I think I can call the first trip a success!

The temperature was at -10C and promising to get down to -15C during the night. I packed the bike and wore four layers of my best winter clothes, plus a beanie, scarf, and boots that can withstand -40C weather. Now, some people are probably thinking that sounds like too much while pedaling. And sure, when you overdress there is the risk of sweating, which is outright dangerous in the cold. But the solution is simply to go slowly. And this way I can take frequent breaks for resting, eating, drinking, or photography without looking like Jack Nicholson at the end of The Shining.

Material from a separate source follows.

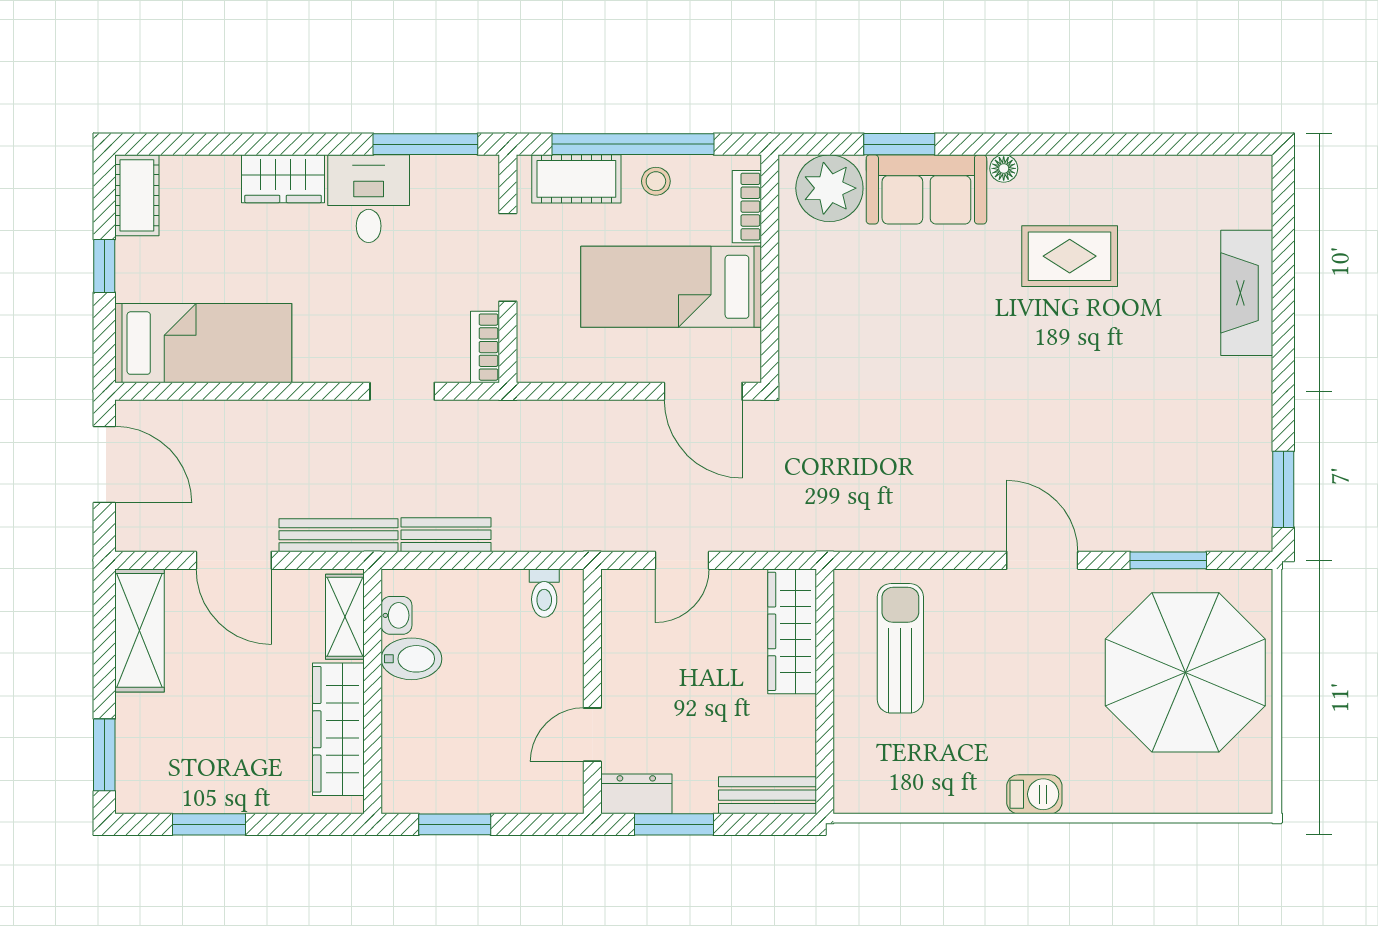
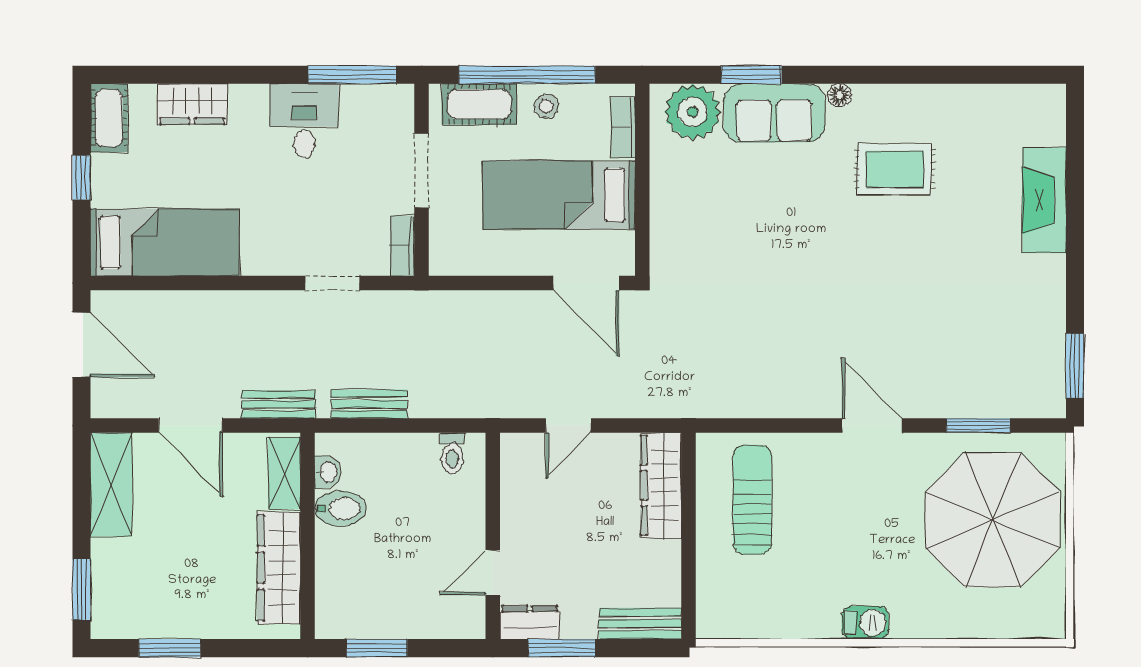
wardrobe: (283, 179) -> (192, 104), moved
bench: (339, 535) -> (279, 404), width x0.73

The bike, on the other hand...

I didn't go very far, probably cycling less than 20km total. The original plan was to sleep in a "laavu" (a Finnish lean-to, free for any kind of trekking use), since they always have firewood. But the ones I visited turned out to be rather difficult to get to. They weren't far from the road, but without an easy path, even a few hundred meters takes an unreasonable amount of work in 2-3 feet of snow and a heavy bicycle. As the northern lights lit up above me, I head back to look for snowmobile tracks and a quiet place to camp off the road.

I did bring a tent with me, but wanted to try sleeping in a hammock. First of all, it's much easier to set up, plus there's the huge benefit of gazing at the stars and northern lights when falling asleep. Unfortunately I don't have an underquilt, which is pretty important in the cold. So here's what I did: I put a space blanket in the hammock, a sleeping mat on top of that, a folded up fleece blanket under the bum area (since that's usually where the cold comes through first), then a winter down sleeping bag, and the other half of the space blanket wrapped around everything.

Then I wore a second beanie, a second pair of gloves, and walked around to warm up my body before diving into the sleeping bag. Despite all of that, I won't claim it was particularly comfortable. It was fine at first, but after a while of sleeping, the chill would creep through and wake me up. So not exactly the most restful night I've ever had. The next time I'll just use the tent.

The bike itself felt good on its first journey. The aforementioned winter clothes made getting on and off a little difficult, and the tires obviously aren't made for thick snow. Still, I had no trouble staying upright. When I got onto the snowmobile tracks, I just walked the bike without even trying to ride. In any case, much more testing is required, and I certainly don't mind!

And it's not until spring and summer bring the proper touring season, that I can really start to get acquainted with my new companion.